* Artículo:
* * *

Una oficial del Ejército afgano durante un reparto de comida a las familias de los soldados muertos en combate, el lunes en la ciudad de Herat.JALIL REZAYEE / EFE

El anuncio de que Estados Unidos retirará sus tropas de Afganistán el 11 de septiembre ha confirmado los peores augurios de muchos afganos. La población, sobre todo mujeres y jóvenes, teme una guerra civil y el regreso de los talibanes que gobernaron desde 1996 hasta la intervención estadounidense contra Al Qaeda a finales de 2001. Incluso quienes admiten que esa guerrilla y quienes les apoyan también son parte del futuro del país, recelan de sus intenciones y de que cumplan los compromisos que alcanzaron con Washington de cortar sus relaciones con grupos terroristas y respetar los derechos de mujeres y minorías.

Lotfullah Najafizada, director de la cadena informativa ToloNews, resume a EL PAÍS: “El riesgo de que el país se hunda en una guerra civil es alto porque no hay perspectivas de paz. Es muy importante que todas las partes aprovechen la oportunidad y logren un acuerdo de paz antes de la salida de las tropas estadounidenses. De no ser así, hay muchas posibilidades de un colapso y de que se repita lo que ocurrió en los años noventa”.

Lo que ocurrió en la década de los noventa del siglo pasado fue que, en medio de una brutal guerra civil, una milicia más disciplinada que el resto y que contaba con ayuda del vecino Pakistán, se hizo con el poder en Kabul e impuso una ideología islamista radical. Su puritana y patriarcal visión de la sociedad afectó sobre todo a la población urbana. Los talibanes confinaron a las mujeres en sus hogares, sin derecho a trabajar o a educarse, pero tampoco los hombres tenían muchas libertades: las escuelas apenas les enseñaban el Corán, el trabajo escaseaba y en cualquier momento podían ser reclutados a la fuerza.

* * *

* Una serie de líneas:
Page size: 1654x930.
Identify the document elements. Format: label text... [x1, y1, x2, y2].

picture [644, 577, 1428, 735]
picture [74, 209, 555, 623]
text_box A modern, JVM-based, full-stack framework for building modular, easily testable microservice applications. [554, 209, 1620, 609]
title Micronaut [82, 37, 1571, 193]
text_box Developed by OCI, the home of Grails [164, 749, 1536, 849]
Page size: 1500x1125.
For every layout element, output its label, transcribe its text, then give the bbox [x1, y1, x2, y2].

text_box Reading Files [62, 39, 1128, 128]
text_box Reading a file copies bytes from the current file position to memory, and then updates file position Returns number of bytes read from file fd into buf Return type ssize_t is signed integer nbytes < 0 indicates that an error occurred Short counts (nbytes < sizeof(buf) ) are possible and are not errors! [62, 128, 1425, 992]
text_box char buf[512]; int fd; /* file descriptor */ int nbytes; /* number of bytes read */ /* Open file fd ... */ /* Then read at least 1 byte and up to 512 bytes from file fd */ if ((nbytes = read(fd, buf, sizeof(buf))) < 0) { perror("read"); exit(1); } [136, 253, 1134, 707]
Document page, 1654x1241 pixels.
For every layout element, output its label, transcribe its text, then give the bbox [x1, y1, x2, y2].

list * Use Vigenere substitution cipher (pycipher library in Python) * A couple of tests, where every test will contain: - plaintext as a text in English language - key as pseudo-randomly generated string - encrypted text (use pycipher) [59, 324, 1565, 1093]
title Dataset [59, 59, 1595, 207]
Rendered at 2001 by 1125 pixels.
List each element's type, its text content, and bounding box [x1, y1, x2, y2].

* * *

* Objetivos:
1. Según el artículo, ¿en qué fecha retirará Estados Unidos sus tropas de Afganistán?
2. Enumera todos los países que se nombran en el artículo.
3. Retoma el artículo sobre Afganistán y los talibanes y continúalo tras su último párrafo.
Las líneas son un material aparte, sin relación con el artículo.

* Respuestas por tarea:
1. El 11 de septiembre.

2. Afganistán, Estados Unidos y Pakistán.

3.
La intervención estadounidense en 2001 para castigar a Al Qaeda, el grupo responsable de los atentados del 11-S al que los talibanes habían dado refugio en Afganistán, abrió el país al mundo. De repente, las mujeres pudieron salir a la calle (aunque no todas se atrevieron a quitarse el burka), los hombres afeitarse las barbas (hasta entonces obligatorias) y los niños volver a volar cometas, algo que, como la música, el cine o la televisión, habían proscrito los fundamentalistas. Hoy, el 62% de los 38 millones de afganos es menor de 25 años y no tiene un recuerdo directo de aquellos años oscuros.

El avance en derechos humanos, en especial en la situación de la mujer y la libertad de expresión, es, junto a los atascos de tráfico, el signo más visible de aquel cambio. Son numerosos los activistas que, como Fatima Gailani, temen un retroceso ante la retirada estadounidense. “Tiene que hacerse con extremo cuidado”, pedía Gailani, una de las cuatro mujeres del equipo gubernamental que negocia con los talibanes, durante un debate telemático con congresistas de EE UU la semana pasada, en el que recordó que las afganas “han alcanzado mejoras sin precedentes” e insistió en que no sean ignoradas.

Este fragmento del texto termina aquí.